Queries
You can query KubeHound data stored in the JanusGraph database by using the Gremlin query language.
Basic queries
g.V().has("class","Container").outE().inV().has("class","Node").path()
g.V().has("class","Volume").has("type", "HostPath").groupCount().by("sourcePath")
g.E().has("class","EXPLOIT_HOST_READ", "EXPLOIT_HOST_WRITE").outV().groupCount().by("sourcePath")
// Leveraging the "EndpointExposureType" enum value to filter only on services
// c.f. https://github.com/DataDog/KubeHound/blob/main/pkg/kubehound/models/shared/constants.go
g.V().has("class","Endpoint").has("exposure", 3).groupCount().by("serviceEndpoint")
Basic attack paths
g.V().has("class","Endpoint").repeat(out().simplePath()).until(has("class","Node")).path()
g.V().has("class","Container").repeat(out().simplePath()).until(has("class","Node").or().loops().is(5)).has("class","Node").path()
g.V().has("class","Identity").repeat(out().simplePath()).until(has("critical", true).or().loops().is(6)).has("critical", true).path().limit(5)
Attack paths from compromised assets
Containers
g.V().has("class","Container").has("name", "nsenter-pod").repeat(out().simplePath()).until(has("critical", true).or().loops().is(10)).has("critical", true).path()
g.V().has("class","Container").has("image", TextP.containing("malicious-image")).repeat(out().simplePath()).until(has("critical", true).or().loops().is(10)).has("critical", true).path()
Credentials
g.V().has("class","Identity").has("name", "compromised-sa").repeat(out().simplePath()).until(has("critical", true).or().loops().is(10)).has("critical", true).path()
Endpoints
g.V().has("class","Endpoint").repeat(out().simplePath()).until(has("critical", true).or().loops().is(6)).has("critical", true).path().limit(5)
g.V().has("class","Endpoint").has("portName", "jmx").repeat(out().simplePath()).until(has("critical", true).or().loops().is(6)).has("critical", true).path().limit(5)
Risk assessment
g.V().has("class","Endpoint").has("exposure", gte(3)).repeat(out().simplePath()).until(has("critical", true).or().loops().is(7)).has("critical", true).path().count(local).min()
// Leveraging the "EndpointExposureType" enum value to filter only on services
// c.f. https://github.com/DataDog/KubeHound/blob/main/pkg/kubehound/models/shared/constants.go
// Base case
g.V().has("class","Endpoint").has("exposure", gte(3)).count()
// Has a critical path
g.V().has("class","Endpoint").has("exposure", gte(3)).where(repeat(out().simplePath()).until(has("critical", true).or().loops().is(10)).has("critical", true).limit(1)).count()
CVE impact assessment
You can also use KubeHound to determine if workloads in your cluster may be vulnerable to a specific vulnerability.
First, evaluate if a known vulnerable image is running in the cluster:
g.V().has("class","Container").has("image", TextP.containing("elasticsearch")).groupCount().by("image")
Then, check any exposed services that could be affected and have a path to a critical asset.

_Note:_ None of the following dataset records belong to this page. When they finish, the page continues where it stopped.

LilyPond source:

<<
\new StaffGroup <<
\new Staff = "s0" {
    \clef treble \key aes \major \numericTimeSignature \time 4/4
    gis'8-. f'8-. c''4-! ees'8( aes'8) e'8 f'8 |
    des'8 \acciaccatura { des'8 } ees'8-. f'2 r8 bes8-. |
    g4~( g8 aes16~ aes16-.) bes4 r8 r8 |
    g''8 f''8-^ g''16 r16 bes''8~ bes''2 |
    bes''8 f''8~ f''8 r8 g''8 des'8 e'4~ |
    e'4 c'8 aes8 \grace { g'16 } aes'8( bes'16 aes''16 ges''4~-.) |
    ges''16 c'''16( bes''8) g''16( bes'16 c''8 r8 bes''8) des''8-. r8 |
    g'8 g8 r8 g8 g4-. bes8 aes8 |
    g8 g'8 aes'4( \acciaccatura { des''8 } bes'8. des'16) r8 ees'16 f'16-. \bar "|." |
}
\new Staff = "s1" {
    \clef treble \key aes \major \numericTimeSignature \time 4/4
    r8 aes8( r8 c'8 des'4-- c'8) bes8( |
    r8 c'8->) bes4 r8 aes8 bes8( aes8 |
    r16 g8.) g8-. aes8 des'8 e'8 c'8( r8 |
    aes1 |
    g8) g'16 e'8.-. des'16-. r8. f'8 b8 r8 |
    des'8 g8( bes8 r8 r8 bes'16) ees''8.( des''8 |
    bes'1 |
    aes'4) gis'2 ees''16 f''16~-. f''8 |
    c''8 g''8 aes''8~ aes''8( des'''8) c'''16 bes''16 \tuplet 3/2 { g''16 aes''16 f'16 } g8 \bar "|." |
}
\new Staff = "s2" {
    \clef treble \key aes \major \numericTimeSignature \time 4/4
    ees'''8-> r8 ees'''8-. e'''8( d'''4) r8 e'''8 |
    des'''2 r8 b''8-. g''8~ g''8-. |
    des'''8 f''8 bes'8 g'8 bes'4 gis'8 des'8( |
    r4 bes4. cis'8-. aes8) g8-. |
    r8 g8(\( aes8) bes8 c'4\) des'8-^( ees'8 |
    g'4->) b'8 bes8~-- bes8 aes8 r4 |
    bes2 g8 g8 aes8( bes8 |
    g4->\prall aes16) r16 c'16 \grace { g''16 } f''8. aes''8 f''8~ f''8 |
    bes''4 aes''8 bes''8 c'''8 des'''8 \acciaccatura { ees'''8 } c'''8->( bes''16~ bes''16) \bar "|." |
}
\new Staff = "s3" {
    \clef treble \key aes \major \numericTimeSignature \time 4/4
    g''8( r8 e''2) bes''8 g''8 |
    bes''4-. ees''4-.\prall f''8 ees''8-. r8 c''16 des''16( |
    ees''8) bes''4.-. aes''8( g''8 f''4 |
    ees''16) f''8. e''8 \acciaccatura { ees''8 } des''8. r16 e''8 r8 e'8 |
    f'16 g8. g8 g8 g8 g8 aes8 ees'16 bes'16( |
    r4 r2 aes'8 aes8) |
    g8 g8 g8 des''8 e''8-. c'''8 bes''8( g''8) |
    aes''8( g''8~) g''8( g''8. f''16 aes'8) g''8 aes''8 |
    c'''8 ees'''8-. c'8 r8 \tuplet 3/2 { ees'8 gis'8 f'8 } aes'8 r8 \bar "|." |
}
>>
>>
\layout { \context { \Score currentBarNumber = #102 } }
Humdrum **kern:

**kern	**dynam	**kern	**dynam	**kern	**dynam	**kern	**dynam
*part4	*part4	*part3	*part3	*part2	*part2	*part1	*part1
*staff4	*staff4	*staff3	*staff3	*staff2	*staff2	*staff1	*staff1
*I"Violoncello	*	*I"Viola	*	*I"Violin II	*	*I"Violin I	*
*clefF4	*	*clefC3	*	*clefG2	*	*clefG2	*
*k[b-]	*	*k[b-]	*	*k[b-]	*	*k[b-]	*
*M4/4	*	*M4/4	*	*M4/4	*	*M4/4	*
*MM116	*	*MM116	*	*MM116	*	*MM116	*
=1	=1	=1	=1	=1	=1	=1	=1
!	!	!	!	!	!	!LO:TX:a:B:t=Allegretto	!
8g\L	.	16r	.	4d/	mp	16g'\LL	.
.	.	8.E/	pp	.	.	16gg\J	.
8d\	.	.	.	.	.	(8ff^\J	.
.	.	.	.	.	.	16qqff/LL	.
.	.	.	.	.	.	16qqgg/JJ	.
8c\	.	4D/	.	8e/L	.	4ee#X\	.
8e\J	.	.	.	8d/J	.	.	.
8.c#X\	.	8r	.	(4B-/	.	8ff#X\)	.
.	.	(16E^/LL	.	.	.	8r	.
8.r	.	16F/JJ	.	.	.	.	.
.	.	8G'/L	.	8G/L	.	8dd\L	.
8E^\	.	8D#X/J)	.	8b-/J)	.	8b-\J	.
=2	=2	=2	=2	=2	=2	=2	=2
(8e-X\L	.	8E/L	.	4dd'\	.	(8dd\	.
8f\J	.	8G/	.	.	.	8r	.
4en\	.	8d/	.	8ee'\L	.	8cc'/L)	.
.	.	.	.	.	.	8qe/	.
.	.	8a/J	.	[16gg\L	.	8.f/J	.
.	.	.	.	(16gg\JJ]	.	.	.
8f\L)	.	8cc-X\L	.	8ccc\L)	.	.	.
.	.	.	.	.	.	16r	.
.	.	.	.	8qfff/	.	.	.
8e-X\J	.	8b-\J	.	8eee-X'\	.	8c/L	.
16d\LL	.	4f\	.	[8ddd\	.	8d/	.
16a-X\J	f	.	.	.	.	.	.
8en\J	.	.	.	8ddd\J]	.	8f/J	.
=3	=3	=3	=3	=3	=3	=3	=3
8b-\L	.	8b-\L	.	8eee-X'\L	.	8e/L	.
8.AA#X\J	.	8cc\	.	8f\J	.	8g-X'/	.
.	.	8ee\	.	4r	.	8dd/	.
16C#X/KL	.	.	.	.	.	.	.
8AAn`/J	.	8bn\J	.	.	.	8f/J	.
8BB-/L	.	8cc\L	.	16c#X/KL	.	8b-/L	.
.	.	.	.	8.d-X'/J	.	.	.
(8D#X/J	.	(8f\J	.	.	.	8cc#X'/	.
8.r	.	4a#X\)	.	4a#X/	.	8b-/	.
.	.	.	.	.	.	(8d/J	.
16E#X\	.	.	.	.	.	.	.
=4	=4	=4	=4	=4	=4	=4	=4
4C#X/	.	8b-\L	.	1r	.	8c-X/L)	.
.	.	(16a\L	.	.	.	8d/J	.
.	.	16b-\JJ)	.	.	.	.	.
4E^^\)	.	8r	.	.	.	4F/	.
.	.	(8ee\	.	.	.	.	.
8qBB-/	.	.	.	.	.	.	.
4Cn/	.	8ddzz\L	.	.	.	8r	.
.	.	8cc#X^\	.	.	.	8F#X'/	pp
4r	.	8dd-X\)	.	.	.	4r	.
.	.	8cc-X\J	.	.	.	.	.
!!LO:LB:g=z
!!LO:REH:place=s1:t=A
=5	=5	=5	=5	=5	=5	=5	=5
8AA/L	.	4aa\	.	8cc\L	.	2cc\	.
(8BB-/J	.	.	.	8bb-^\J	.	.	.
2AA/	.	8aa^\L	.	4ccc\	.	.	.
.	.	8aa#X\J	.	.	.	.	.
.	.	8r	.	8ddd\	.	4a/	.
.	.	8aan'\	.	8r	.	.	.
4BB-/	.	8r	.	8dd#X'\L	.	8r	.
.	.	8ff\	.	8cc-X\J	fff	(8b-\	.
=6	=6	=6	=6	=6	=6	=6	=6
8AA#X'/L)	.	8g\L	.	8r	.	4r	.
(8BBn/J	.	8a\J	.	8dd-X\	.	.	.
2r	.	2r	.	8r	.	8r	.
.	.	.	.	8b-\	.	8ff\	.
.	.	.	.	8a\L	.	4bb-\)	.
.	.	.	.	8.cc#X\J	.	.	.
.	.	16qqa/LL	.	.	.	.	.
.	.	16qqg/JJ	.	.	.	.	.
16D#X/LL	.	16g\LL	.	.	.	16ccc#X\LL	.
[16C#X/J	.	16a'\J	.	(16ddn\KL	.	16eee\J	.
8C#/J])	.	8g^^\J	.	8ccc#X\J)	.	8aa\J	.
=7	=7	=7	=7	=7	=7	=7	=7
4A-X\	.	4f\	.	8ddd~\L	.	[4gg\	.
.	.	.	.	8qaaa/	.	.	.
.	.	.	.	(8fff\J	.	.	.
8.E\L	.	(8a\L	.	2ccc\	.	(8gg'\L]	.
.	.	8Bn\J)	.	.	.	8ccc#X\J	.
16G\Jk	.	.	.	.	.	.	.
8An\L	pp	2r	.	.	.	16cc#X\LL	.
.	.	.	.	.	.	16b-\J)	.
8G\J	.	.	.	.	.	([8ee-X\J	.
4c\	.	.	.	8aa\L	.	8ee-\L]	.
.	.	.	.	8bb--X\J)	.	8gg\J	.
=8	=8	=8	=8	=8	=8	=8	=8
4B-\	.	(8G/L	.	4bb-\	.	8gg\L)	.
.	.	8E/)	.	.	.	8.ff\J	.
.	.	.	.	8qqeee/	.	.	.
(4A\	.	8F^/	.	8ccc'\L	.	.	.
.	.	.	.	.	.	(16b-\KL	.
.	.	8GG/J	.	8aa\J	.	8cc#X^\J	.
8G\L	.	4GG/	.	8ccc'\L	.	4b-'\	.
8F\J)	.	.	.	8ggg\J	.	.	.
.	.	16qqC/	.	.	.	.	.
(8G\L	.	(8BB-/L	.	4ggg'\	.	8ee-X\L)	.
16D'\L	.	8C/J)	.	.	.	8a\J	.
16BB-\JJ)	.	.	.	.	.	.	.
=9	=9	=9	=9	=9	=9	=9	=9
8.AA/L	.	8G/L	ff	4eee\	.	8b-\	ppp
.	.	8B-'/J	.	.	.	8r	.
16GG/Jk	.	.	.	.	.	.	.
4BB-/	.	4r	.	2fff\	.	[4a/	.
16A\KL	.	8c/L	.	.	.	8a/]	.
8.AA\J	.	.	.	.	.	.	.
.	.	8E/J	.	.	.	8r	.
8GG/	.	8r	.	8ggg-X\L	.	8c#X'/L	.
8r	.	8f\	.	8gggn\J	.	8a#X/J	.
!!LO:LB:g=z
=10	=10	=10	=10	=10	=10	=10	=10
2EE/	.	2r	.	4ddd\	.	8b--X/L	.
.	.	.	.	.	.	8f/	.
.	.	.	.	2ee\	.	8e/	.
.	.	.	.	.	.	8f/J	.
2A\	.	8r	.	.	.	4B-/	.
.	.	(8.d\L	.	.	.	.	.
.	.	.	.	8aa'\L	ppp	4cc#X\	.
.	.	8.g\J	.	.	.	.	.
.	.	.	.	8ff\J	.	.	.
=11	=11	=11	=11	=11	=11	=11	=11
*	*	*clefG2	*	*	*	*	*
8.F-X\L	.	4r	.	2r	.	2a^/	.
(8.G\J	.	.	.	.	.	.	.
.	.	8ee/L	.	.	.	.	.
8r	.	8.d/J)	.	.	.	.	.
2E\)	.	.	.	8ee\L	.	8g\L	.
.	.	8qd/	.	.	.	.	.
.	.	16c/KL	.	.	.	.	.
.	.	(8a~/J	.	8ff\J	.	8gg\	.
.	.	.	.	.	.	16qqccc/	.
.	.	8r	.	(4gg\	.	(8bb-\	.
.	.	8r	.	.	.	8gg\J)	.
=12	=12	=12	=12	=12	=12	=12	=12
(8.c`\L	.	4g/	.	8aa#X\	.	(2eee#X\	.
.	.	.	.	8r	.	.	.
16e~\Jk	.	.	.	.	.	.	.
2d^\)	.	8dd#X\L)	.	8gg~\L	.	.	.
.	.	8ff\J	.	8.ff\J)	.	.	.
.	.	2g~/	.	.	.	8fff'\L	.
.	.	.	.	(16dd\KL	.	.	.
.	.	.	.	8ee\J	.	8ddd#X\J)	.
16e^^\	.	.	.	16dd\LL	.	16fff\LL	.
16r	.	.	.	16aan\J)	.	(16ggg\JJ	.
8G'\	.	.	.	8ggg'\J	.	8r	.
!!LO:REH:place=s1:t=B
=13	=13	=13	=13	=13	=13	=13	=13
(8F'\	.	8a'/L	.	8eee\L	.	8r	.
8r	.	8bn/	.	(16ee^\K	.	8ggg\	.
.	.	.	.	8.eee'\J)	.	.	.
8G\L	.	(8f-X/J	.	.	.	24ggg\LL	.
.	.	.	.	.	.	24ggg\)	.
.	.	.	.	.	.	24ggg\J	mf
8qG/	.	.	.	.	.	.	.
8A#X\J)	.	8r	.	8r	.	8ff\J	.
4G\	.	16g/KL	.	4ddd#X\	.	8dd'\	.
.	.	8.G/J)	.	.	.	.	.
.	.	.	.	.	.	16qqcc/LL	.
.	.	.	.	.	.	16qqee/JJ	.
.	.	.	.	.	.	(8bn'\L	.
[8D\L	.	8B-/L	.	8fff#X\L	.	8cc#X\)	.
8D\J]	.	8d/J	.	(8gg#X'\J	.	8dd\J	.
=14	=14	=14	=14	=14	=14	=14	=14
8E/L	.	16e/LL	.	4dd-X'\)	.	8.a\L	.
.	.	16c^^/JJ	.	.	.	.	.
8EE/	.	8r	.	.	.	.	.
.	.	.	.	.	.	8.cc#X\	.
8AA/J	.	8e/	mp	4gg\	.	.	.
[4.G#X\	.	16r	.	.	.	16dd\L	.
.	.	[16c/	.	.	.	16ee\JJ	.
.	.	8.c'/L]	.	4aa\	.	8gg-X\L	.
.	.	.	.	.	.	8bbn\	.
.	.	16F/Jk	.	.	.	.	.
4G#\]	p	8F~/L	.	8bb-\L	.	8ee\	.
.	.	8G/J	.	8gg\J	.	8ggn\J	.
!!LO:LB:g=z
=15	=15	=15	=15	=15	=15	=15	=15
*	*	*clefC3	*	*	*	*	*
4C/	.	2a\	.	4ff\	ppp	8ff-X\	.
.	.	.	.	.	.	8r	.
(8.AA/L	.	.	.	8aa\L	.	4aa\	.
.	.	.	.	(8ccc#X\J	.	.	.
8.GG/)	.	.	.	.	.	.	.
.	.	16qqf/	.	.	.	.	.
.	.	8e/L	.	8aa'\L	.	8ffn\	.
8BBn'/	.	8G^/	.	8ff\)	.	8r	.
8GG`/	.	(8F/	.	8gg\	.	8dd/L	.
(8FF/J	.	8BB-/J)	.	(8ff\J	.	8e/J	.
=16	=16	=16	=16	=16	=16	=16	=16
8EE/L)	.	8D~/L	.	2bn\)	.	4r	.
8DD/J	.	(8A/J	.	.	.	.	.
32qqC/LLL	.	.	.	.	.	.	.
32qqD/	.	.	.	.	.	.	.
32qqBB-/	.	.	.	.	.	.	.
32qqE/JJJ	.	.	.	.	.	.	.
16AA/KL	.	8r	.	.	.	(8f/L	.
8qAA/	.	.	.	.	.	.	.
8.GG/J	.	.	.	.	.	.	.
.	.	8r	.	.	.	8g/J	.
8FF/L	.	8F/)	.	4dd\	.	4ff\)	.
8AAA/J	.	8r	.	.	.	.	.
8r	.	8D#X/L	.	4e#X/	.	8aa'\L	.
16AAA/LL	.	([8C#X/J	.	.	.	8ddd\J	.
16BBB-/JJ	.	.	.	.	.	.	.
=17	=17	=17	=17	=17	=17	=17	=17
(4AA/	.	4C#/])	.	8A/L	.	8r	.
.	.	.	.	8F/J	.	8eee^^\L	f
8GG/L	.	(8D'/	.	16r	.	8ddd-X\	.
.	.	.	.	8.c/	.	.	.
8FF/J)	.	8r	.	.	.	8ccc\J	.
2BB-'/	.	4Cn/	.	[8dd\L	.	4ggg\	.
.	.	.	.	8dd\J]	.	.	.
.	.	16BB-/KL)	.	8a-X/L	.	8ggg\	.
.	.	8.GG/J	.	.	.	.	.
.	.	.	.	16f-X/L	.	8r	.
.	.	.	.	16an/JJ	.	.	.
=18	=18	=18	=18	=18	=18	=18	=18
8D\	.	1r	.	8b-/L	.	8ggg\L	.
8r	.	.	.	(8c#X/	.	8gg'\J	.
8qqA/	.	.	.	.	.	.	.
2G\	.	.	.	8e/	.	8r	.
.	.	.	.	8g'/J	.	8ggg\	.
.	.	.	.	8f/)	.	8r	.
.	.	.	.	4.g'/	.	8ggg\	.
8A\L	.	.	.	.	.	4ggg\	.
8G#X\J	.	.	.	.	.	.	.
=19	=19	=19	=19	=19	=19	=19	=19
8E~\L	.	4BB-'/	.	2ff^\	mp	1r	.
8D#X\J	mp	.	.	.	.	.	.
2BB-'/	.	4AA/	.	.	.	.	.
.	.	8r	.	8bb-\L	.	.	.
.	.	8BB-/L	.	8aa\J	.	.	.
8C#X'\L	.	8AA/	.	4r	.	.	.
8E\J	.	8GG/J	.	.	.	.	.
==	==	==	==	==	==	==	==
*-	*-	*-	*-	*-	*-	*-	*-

This helps prioritizing patching and remediation.
g.V().has("class","Container").has("image", "dockerhub.com/elasticsearch:7.1.4").where(inE("ENDPOINT_EXPLOIT").outV().has("exposure", gte(3))).where(repeat(out().simplePath()).until(has("critical", true).or().loops().is(10)).has("critical", true).limit(1))
Assessing the value of implementing new security controls
To verify concrete impact, this can be achieved by comparing the difference in the key risk metrics above, before and after the control change. To simulate the impact of introducing a control (e.g to evaluate ROI), we can add conditions to our path queries. For example if we wanted to evaluate the impact of adding a gatekeeper rule that would deny the use of hostPID
we can use the following:
// Calculate the base case
g.V().has("class","Endpoint").has("exposure", gte(3)).repeat(out().simplePath()).until(has("critical", true).or().loops().is(6)).has("critical", true).path().count()
// Calculate the impact of preventing CE_NSENTER attack
g.V().has("class","Endpoint").has("exposure", gte(3)).repeat(outE().not(has("class","CE_NSENTER")).inV().simplePath()).emit().until(has("critical", true).or().loops().is(6)).has("critical", true).path().count()
// We count the number of instances of unique attack paths using
g.V().has("class","Container").repeat(outE().inV().simplePath()).emit()
.until(has("critical", true).or().loops().is(6)).has("critical", true)
.path().by(label).groupCount().order(local).by(select(values), desc)
/* Sample output:
{
"path[Container, IDENTITY_ASSUME, Identity, PERMISSION_DISCOVER, PermissionSet, TOKEN_LIST, Identity, PERMISSION_DISCOVER, PermissionSet, TOKEN_LIST, Identity, PERMISSION_DISCOVER, PermissionSet]" : 191,
"path[Container, CE_SYS_PTRACE, Node, VOLUME_EXPOSE, Volume, TOKEN_STEAL, Identity, PERMISSION_DISCOVER, PermissionSet, TOKEN_LIST, Identity, PERMISSION_DISCOVER, PermissionSet]" : 48,
"path[Container, IDENTITY_ASSUME, Identity, PERMISSION_DISCOVER, PermissionSet, TOKEN_BRUTEFORCE, Identity, PERMISSION_DISCOVER, PermissionSet, TOKEN_LIST, Identity, PERMISSION_DISCOVER, PermissionSet]" : 48,
...
}
*/
Threat modelling
g.V().has("class","Container", "Identity")
.repeat(out().simplePath())
.until(has("name", "cluster-admin").or().loops().is(5))
.has("name", "cluster-admin").has("class","Role").path().as("p").by(label).dedup().select("p").path()
g.V().has("class","Container", "Identity")
.repeat(out().simplePath())
.until(has("critical", true).or().loops().is(5))
.has("critical", true).path().as("p").by(label).dedup().select("p").path()
Tips for writing queries
To get started with Gremlin, have a look at the following tutorials:
- Gremlin basics by Daniel Kuppitz
- Gremlin advanced by Daniel Kuppitz
For large clusters it is recommended to add a limit()
step to all queries where the graph output will be examined in the UI to prevent overloading it. An example looking for attack paths possible from a sample of 5 containers would look like:
Additional tips:
- For queries to be displayed in the UI, try to limit the output to 1000 elements or less
- Enable
large cluster optimizations
via configuration file if queries are returning too slowly - Try to filter the initial element of queries by namespace/service/app to avoid generating too many results, for instance
g.V().has("class","Container").has("namespace", "your-namespace")